In kommerziellen Kartoffelfeldern in Dänemark und der Schweiz nutzt der Präzisionsspritzenroboter Ecorobotix ARA künstliche Intelligenz sowie moderne Bild- und Wahrnehmungstechnologie, um einzelne Pflanzen in Echtzeit zu erkennen. Das System unterscheidet zuverlässig zwischen Kartoffeln, Unkräutern und Ausfallkartoffeln in verschiedenen Kulturen und bringt Herbizide nur dort aus, wo sie benötigt werden.
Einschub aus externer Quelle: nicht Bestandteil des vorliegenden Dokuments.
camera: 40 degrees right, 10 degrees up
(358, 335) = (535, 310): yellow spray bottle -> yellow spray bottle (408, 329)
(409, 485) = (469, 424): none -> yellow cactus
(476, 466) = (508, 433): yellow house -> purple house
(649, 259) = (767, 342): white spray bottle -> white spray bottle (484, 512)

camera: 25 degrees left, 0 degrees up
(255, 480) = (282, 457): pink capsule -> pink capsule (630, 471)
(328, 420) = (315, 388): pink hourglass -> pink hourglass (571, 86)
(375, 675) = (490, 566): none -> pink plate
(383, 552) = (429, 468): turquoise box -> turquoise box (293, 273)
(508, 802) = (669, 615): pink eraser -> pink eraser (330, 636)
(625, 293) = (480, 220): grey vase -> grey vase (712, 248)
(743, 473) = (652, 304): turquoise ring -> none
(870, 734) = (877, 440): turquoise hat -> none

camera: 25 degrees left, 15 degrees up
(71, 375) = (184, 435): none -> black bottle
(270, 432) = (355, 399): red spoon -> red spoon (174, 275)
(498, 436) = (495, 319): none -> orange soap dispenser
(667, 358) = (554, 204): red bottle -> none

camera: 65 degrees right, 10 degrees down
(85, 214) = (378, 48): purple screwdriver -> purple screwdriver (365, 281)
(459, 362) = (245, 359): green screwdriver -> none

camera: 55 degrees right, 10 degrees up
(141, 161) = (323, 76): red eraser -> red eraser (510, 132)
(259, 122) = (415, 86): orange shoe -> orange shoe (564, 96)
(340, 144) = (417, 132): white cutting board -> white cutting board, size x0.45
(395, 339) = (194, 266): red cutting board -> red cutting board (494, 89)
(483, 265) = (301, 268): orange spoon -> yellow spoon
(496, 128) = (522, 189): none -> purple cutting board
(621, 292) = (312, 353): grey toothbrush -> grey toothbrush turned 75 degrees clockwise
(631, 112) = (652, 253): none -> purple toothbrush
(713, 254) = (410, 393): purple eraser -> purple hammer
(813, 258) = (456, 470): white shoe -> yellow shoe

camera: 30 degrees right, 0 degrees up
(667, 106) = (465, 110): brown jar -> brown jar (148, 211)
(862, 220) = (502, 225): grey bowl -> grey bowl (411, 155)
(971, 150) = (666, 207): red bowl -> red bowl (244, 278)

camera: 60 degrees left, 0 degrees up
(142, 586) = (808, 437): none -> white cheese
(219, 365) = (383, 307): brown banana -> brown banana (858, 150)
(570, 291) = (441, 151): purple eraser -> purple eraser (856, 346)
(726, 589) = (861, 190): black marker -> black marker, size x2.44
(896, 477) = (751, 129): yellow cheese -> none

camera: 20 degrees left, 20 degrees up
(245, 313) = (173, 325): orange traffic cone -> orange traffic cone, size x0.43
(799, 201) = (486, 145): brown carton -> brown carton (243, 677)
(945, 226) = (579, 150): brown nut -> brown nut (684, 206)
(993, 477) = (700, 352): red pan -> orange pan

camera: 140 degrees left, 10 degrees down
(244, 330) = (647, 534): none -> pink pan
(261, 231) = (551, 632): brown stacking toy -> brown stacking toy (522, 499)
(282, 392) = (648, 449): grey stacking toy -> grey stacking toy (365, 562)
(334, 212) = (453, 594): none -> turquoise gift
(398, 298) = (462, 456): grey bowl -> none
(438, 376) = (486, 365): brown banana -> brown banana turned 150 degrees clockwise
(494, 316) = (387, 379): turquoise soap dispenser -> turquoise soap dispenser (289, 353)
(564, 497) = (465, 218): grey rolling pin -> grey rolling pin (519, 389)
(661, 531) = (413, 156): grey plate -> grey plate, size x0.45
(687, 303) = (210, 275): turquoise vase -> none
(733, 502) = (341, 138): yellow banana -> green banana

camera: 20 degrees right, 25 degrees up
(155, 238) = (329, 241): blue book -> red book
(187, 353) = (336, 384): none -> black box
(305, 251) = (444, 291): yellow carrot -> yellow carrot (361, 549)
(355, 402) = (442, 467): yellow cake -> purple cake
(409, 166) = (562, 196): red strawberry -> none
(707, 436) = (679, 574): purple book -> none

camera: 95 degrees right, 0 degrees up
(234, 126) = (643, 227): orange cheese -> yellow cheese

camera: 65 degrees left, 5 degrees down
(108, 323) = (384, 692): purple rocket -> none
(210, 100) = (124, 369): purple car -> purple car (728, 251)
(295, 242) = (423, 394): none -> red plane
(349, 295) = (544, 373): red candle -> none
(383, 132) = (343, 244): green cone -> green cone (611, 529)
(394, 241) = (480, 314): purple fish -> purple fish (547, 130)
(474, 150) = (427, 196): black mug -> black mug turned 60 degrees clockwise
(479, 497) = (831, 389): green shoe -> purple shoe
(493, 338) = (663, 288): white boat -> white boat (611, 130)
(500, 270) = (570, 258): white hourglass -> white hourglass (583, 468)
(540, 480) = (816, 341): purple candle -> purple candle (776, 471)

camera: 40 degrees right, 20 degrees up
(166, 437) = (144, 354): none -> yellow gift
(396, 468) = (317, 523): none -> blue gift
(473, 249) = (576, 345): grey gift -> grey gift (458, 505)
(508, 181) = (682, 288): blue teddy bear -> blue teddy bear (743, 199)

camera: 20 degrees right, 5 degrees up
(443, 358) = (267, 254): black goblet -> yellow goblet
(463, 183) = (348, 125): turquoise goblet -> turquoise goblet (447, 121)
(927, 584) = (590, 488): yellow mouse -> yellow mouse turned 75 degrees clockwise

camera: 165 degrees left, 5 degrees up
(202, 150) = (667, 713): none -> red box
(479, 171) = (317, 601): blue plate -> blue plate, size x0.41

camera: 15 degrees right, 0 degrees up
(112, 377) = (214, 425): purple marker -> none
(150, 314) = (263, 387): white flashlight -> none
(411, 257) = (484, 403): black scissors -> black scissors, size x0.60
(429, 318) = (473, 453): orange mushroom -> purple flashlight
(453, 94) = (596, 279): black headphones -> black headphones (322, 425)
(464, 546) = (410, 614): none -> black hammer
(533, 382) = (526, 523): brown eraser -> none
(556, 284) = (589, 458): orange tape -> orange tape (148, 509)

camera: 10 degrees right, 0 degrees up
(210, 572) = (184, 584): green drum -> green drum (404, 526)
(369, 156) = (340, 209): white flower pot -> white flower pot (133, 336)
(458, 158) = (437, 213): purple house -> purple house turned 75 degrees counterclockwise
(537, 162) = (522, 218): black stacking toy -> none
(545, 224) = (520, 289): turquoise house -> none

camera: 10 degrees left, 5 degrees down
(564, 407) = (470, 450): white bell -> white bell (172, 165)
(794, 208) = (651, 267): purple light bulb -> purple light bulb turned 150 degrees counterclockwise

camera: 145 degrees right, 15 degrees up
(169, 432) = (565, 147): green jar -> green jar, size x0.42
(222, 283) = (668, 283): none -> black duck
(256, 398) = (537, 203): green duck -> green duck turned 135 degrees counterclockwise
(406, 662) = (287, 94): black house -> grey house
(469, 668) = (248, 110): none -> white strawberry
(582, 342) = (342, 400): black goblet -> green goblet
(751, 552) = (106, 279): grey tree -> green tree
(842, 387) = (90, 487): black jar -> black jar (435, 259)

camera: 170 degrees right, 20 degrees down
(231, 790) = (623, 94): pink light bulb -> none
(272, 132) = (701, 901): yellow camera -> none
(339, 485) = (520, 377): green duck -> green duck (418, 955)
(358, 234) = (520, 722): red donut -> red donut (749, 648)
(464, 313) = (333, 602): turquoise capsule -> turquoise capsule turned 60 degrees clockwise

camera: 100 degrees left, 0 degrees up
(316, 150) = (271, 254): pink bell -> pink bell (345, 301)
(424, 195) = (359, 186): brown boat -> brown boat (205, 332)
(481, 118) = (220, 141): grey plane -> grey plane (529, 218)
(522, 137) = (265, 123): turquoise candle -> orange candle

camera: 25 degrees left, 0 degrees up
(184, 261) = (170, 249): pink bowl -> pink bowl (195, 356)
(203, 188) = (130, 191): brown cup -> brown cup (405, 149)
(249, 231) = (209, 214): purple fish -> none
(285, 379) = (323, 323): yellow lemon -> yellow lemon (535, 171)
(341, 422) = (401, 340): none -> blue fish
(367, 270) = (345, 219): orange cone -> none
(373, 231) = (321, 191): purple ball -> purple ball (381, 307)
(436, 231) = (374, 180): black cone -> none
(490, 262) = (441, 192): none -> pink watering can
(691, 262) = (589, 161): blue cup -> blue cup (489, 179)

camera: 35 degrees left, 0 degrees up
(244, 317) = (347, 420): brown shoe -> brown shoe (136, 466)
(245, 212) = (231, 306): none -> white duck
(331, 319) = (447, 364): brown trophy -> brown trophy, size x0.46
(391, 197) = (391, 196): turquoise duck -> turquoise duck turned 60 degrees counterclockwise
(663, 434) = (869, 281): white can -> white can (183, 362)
Dieser pflanzenspezifische Ansatz reduziert den Einsatz von Pflanzenschutzmitteln erheblich, ohne die Wirksamkeit der Unkrautbekämpfung zu beeinträchtigen.
Der Pilot untersucht ausserdem die KI-gestützte Feldüberwachung mit Drohnen, durchgeführt vom Danish Technological Institute (DTI), dem Pilotpartner für die drohnenbasierte agronomische Validierung. Die Drohnendaten dienen zur Bewertung der Spritzleistung und zur Unterstützung agronomischer Entscheidungen.
Zu den erwarteten Ergebnissen gehören Einsparungen bei Pflanzenschutzmitteln von bis zu 95 %, ein geringerer Arbeitsaufwand sowie ein reduziertes Risiko von Kulturschäden. Durch weniger, aber gezielteres Spritzen können Landwirte Kosten senken, die Produktivität steigern und Umwelt- sowie Regulierungsanforderungen leichter erfüllen. Die Präzisionsspritztechnik unterstützt zudem das Resistenzmanagement, da unnötige Behandlungen vermieden werden. Drohnenbilder ergänzen die Feldbegehungen von Agronomen, sparen Zeit und liefern einen klaren Überblick über Unkrautdruck und Behandlungserfolg.
Praktische Empfehlungen:
Landwirte, die eine nachhaltige und wirtschaftliche Pflanzenproduktion anstreben, sollten Ultra-Hochpräzisionsspritztechnik in Betracht ziehen – insbesondere dort, wo hohe Herbizidkosten, begrenzte Arbeitskräfte oder Umweltauflagen eine Rolle spielen.